The Company receives its active pharmaceutical ingredients from three main suppliers. These suppliers accounted for 60%, and 69% of drug and chemical purchases during the three months ended March 31, 2014 and 2013, respectively.

 

NOTE 7. SUBSEQUENT EVENTS

 

The Company has performed an evaluation of events occurring subsequent to March 31, 2014 through June 13, 2014, the date of the issuance of these financial statements.
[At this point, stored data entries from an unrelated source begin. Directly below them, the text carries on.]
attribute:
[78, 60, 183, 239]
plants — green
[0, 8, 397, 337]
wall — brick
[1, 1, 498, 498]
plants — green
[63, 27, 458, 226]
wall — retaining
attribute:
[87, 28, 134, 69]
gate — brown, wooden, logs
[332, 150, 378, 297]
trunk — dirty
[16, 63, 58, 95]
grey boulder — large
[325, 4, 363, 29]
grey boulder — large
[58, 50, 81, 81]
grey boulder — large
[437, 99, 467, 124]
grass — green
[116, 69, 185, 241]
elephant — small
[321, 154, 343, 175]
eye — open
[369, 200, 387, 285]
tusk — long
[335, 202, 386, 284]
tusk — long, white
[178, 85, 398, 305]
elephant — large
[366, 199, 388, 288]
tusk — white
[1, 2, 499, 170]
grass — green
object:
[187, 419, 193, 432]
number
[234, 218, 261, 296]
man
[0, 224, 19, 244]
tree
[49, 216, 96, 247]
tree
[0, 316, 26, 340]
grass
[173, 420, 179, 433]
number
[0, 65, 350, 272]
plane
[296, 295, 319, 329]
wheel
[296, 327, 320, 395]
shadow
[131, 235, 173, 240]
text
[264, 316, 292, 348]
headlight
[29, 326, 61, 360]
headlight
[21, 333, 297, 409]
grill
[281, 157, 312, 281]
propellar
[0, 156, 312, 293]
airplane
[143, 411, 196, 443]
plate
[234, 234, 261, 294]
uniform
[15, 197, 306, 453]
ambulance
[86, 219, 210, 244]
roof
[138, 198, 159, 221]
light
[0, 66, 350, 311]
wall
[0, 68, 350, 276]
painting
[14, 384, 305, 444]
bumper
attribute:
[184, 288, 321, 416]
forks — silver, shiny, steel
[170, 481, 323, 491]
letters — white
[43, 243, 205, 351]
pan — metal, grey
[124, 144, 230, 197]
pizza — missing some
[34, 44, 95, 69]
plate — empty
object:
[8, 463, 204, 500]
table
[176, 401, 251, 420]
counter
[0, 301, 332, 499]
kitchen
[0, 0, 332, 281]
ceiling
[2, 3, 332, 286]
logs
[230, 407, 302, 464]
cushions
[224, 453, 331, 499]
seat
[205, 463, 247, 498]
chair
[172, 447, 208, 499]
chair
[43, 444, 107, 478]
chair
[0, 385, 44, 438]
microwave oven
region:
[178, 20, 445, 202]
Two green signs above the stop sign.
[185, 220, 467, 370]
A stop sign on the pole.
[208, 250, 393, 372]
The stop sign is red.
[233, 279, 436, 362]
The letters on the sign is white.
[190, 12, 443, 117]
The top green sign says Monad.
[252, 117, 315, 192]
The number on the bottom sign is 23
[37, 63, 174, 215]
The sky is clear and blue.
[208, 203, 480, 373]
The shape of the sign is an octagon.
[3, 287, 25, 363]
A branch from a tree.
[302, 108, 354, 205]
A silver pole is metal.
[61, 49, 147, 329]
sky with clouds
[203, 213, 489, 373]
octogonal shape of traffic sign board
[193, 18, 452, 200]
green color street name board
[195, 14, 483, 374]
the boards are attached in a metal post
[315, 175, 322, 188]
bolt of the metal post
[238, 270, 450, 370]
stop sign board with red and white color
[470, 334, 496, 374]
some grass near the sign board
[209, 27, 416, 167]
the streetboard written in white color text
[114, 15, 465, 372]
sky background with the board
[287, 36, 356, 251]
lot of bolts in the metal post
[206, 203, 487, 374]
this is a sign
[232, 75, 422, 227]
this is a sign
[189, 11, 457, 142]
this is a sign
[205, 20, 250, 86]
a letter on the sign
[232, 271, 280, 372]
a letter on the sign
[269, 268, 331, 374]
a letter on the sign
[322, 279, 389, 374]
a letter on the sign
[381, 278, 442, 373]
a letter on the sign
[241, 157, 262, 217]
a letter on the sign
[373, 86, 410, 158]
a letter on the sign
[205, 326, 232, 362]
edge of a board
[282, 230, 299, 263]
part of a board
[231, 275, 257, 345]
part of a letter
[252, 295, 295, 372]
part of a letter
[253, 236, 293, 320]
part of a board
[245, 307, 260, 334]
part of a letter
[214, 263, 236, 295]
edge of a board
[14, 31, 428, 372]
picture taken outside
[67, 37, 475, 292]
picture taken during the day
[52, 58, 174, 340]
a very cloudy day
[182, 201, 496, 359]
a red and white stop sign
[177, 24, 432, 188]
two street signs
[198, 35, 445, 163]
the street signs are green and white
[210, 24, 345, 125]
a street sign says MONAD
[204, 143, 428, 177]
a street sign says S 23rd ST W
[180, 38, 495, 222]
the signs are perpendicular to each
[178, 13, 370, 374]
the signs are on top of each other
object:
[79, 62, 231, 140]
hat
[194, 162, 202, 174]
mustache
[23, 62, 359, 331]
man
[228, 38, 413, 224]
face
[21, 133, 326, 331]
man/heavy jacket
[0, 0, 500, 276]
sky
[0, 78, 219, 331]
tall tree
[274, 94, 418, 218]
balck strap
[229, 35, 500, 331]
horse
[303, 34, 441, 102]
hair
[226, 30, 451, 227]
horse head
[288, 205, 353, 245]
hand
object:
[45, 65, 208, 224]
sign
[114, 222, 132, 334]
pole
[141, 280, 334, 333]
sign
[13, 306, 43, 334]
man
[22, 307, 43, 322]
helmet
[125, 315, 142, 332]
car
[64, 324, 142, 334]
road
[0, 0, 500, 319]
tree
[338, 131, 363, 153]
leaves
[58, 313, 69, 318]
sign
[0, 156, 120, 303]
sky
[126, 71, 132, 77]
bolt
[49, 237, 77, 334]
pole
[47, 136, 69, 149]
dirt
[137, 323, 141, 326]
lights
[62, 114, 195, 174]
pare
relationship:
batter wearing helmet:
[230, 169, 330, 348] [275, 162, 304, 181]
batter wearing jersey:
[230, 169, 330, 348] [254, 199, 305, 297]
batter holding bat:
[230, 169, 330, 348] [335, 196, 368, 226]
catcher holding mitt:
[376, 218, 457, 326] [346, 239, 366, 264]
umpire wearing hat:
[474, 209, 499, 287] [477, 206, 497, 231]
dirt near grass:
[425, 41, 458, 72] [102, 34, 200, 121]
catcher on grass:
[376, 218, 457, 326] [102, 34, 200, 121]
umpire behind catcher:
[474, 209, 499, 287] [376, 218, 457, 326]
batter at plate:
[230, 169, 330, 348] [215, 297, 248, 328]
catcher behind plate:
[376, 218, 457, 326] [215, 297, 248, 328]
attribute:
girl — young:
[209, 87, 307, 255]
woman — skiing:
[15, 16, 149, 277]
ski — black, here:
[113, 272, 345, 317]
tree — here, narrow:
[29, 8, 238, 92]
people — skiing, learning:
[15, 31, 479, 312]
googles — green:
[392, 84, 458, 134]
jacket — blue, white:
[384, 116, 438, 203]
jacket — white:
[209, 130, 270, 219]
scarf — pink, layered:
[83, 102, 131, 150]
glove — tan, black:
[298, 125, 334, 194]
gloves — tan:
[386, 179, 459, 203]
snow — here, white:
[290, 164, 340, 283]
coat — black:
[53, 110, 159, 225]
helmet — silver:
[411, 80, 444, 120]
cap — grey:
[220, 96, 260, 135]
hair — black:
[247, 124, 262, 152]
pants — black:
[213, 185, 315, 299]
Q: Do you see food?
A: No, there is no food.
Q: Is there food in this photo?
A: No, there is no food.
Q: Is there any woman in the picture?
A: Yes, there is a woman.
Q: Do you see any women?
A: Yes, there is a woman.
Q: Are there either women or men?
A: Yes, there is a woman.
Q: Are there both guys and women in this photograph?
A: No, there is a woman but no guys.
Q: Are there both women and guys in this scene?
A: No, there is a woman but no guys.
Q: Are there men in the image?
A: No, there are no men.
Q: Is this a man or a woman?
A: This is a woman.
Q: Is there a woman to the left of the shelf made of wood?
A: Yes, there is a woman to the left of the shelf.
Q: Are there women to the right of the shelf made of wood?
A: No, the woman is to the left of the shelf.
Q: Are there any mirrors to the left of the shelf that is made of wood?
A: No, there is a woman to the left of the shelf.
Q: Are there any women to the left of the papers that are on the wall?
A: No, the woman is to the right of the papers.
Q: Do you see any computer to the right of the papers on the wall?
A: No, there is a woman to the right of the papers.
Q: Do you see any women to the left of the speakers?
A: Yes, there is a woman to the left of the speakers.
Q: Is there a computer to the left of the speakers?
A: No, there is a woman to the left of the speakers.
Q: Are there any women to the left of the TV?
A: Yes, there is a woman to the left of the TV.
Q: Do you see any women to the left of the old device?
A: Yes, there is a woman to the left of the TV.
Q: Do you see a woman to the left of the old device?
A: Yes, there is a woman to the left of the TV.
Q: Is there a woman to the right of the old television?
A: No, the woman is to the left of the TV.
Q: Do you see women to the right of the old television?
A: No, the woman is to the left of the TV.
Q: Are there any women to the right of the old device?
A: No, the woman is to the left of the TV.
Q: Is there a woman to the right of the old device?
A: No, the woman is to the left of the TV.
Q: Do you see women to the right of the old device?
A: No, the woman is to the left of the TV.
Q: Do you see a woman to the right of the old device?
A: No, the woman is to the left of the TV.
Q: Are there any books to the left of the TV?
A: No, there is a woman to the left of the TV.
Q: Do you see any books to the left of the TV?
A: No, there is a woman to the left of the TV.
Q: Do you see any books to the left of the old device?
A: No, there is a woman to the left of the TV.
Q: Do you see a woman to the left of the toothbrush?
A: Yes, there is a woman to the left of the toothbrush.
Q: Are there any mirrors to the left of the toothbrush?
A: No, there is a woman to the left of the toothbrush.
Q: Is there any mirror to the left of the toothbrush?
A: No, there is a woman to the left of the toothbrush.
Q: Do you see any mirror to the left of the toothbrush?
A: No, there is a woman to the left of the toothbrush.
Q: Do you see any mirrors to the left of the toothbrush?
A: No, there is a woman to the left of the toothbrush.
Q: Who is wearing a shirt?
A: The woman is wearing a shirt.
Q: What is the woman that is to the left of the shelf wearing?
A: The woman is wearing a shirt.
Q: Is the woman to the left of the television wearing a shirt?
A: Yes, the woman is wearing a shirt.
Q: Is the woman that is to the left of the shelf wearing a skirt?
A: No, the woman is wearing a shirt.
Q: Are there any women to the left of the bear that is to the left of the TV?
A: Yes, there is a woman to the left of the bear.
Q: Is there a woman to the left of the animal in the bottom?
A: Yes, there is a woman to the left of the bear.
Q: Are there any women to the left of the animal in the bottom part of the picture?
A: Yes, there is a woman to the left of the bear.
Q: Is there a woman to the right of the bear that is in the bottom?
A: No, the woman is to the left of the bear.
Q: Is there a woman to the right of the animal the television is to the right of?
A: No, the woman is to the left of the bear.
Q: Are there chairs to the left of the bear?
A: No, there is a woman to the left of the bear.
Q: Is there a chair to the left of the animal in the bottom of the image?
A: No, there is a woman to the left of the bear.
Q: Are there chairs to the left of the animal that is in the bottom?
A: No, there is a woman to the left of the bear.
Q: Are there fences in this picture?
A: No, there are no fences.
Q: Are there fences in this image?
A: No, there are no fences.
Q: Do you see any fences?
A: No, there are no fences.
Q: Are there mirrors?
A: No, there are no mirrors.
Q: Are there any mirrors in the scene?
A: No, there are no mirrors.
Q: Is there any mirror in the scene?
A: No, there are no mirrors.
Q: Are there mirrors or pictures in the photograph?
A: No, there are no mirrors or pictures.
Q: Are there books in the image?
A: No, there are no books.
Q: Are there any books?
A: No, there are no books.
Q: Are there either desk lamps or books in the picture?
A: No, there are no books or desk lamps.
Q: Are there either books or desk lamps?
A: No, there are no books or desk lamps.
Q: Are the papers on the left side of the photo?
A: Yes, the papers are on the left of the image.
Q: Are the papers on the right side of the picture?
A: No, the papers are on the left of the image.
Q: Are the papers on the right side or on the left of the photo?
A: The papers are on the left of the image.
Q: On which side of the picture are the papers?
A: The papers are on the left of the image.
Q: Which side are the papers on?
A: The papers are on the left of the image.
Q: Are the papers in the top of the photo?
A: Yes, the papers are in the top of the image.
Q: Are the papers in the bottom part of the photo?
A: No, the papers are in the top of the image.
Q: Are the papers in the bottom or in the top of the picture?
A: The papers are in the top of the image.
Based on its evaluation, nothing other than the events described below need to be disclosed.

 

On April 1, 2014, the Imprimis acquired all of the outstanding membership interests of the Company from J. Scott Karolchyk and Bernard Covalesky (the “Sellers”, and such transaction, the “PC Acquisition”).

 

  At the closing of the PC Acquisition, Imprimis paid to the Sellers an aggregate cash purchase price of $600,000. In addition, the Sellers are entitled to receive additional contingent consideration upon the satisfaction of certain conditions:
     
  A contingent cash payment of $50,000, payable if the Company earns revenue of over $3,500,000 for the 12 month period ending March 31, 2015.

 

  A contingent stock payment of up to an aggregate of 215,190 shares of Imprimis common stock, issuable only if the following revenue milestones are met:
     
  if the Company earns revenue of over $7,500,000 during the 12 month period ending March 31, 2016, all 215,190 shares;
     
  if the Company earns revenue of between $3,500,000 and $7,500,000 during the 12 month period ending March 31, 2016, an aggregate of that number of shares of Imprimis common stock equal to the amount that such revenue exceeds $3,500,000 divided by 18.5882, rounded down to the lower whole number (not to exceed 215,190 shares).